That's why I find her comments regarding Attorney General Gonzalez so disappointing.
In The Extent of Gonzales' Guilt Should Serve as a Wake-Up Call to Latinos (3.19.07), Treviño writes that she's shocked that the GWB administration sacked 8 federal prosecutors.
What was done to those eight federal prosecutors for only doing their jobs was a travesty, ironically, of justice.The real question is not why they were sacked, but why they weren't sacked at the outset?
See, it's unusual for an incoming administration--such as GWB's in 2000--to keep all of the holdover prosecutors. But that's what Gonzalez and the GWB folks did. In contrast, Hillary and Bill fired all 100 prosecutors on day one and installed their own loyalists.
What is most unfortunate is that Treviño believes its a disgrace if Gonzalez resigns or is fired. She writes:
If Gonzales leaves his post, either by resignation or fired himself, it will be an act of disgrace for him, his family and the Latino community who still measures our progression and success on the backs of those who make it.As in the case with the prosecutors, Attorney General Gonzalez is a political appointee. Part of the deal is that if called upon from above, he is expected to fall on his sword for the good of his patron. His ethnicity has absolutely nothing to do about it. So how would it be a disgrace for his family or the Latino community.

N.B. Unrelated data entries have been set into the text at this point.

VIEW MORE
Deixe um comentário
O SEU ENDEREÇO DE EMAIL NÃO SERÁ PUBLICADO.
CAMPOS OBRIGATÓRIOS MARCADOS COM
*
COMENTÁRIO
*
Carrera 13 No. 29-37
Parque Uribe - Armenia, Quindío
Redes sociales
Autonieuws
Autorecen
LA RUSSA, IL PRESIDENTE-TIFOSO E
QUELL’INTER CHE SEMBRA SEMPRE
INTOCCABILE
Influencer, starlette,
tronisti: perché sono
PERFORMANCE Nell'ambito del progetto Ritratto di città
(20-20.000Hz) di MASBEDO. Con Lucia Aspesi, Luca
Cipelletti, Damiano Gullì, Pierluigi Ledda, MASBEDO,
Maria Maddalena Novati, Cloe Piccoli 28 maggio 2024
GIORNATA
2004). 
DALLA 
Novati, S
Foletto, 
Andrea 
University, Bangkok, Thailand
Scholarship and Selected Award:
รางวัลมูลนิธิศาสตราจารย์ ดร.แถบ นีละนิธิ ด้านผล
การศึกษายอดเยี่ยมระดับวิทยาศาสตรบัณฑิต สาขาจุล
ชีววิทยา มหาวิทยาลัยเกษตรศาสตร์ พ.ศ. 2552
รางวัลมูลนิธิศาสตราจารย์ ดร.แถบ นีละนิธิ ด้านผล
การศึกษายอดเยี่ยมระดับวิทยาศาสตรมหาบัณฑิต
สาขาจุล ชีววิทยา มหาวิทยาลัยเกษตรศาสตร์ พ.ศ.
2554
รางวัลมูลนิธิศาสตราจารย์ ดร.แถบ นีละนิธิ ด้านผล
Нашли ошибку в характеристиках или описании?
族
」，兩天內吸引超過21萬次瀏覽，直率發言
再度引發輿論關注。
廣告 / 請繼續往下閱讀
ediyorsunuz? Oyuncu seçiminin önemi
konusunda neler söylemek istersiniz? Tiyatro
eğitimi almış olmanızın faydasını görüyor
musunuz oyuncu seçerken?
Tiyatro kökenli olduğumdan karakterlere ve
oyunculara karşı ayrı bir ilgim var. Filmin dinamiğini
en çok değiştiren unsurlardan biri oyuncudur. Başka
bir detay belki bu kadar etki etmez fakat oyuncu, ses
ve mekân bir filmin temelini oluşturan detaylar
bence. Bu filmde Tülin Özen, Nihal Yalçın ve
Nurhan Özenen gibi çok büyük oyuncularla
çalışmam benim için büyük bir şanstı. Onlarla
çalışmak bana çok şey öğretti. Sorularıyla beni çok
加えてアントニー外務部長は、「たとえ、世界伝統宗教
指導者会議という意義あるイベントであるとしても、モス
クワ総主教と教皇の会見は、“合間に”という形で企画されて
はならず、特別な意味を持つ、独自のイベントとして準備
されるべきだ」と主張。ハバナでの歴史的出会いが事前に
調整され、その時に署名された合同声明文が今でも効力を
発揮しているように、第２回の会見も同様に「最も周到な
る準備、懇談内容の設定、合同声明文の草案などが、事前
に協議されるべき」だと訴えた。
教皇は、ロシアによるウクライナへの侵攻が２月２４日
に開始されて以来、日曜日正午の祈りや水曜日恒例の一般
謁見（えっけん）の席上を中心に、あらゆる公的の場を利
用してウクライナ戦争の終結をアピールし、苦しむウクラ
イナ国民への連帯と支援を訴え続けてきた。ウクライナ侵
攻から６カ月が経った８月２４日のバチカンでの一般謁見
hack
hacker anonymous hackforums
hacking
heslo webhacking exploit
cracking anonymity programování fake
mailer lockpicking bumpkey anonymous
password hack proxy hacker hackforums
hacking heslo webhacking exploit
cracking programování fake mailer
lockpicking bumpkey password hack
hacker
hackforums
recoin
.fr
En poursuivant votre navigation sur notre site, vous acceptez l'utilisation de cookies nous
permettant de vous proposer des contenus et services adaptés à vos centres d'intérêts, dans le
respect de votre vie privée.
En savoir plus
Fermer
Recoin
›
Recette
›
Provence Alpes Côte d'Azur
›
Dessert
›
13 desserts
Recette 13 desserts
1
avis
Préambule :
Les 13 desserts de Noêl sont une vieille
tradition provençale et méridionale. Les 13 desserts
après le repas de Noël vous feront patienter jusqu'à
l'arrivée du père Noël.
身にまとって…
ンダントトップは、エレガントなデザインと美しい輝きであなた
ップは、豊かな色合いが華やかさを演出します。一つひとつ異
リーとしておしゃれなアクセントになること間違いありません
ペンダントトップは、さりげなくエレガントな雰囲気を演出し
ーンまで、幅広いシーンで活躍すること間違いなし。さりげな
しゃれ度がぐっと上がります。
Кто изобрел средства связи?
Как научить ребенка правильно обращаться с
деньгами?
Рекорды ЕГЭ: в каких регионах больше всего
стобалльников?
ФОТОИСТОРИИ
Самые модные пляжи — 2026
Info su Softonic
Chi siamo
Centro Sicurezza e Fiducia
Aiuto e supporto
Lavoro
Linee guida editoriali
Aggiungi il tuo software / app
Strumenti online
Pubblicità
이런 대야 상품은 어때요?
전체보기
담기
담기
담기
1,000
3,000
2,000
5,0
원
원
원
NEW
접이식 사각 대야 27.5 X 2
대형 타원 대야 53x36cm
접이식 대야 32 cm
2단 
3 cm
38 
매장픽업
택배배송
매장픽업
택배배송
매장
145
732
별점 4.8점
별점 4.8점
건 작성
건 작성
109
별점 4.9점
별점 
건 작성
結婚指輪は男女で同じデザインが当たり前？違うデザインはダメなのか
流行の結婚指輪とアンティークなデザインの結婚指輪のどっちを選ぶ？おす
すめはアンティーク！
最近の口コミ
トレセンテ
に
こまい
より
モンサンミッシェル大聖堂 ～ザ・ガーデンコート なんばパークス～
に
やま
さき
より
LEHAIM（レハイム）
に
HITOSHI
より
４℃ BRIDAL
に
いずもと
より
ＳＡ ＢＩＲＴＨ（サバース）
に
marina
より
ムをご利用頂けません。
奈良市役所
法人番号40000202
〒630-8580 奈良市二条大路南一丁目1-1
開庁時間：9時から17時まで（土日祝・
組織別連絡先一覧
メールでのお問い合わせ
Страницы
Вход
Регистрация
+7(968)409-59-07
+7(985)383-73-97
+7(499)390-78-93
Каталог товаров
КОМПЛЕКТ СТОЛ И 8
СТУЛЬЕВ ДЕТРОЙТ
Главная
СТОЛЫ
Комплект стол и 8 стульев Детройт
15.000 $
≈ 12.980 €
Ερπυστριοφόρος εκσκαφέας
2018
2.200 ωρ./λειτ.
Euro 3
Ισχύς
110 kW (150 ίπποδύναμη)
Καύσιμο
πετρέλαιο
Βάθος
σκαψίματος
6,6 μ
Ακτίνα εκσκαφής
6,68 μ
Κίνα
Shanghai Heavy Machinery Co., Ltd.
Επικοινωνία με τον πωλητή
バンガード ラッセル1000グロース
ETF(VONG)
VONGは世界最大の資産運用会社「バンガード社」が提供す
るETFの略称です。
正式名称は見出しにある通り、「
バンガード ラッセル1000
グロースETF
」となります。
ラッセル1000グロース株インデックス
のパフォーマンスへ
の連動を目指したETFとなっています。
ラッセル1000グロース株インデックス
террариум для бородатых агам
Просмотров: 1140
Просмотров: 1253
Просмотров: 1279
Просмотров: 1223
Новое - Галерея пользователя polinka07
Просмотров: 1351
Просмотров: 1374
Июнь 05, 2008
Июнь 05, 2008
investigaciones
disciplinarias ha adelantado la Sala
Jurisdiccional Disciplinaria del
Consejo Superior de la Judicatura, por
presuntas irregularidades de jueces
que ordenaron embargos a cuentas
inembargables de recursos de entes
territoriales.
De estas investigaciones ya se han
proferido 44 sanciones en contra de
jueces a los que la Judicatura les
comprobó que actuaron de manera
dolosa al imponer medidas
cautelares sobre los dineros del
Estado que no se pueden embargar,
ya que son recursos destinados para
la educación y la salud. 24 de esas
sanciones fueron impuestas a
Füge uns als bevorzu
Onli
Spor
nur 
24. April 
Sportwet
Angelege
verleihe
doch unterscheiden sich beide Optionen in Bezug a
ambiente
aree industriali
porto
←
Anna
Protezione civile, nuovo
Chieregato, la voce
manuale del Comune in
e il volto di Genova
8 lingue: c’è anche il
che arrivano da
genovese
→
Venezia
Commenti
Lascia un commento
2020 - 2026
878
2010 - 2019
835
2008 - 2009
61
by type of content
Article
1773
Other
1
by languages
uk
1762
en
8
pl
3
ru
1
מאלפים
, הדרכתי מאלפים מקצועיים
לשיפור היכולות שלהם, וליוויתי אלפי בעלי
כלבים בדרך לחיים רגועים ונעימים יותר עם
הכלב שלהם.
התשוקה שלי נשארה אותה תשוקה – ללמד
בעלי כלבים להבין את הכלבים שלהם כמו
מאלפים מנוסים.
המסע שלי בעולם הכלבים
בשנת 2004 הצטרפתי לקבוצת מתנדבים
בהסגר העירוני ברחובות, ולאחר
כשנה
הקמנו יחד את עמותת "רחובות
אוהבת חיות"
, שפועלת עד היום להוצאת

Perhaps Treviño has a point if she were embarrassed by Henry Cisneros' payoff to a girlfriend he then lied about, or Bill Richardson's role in moving Lewinski out of the oval office and into an out-of-town gig that paid her way more than she was worth. But even in those situations, I certainly don't take any responsibility for the stupid things those Latinos did.
In some ways, it's a sign of progress when Latinos in high places are free to embarrass themselves on equal footing with whites and blacks.
But rest assured that there's no shame in a Latino doing his/her job--including the political part of a political job.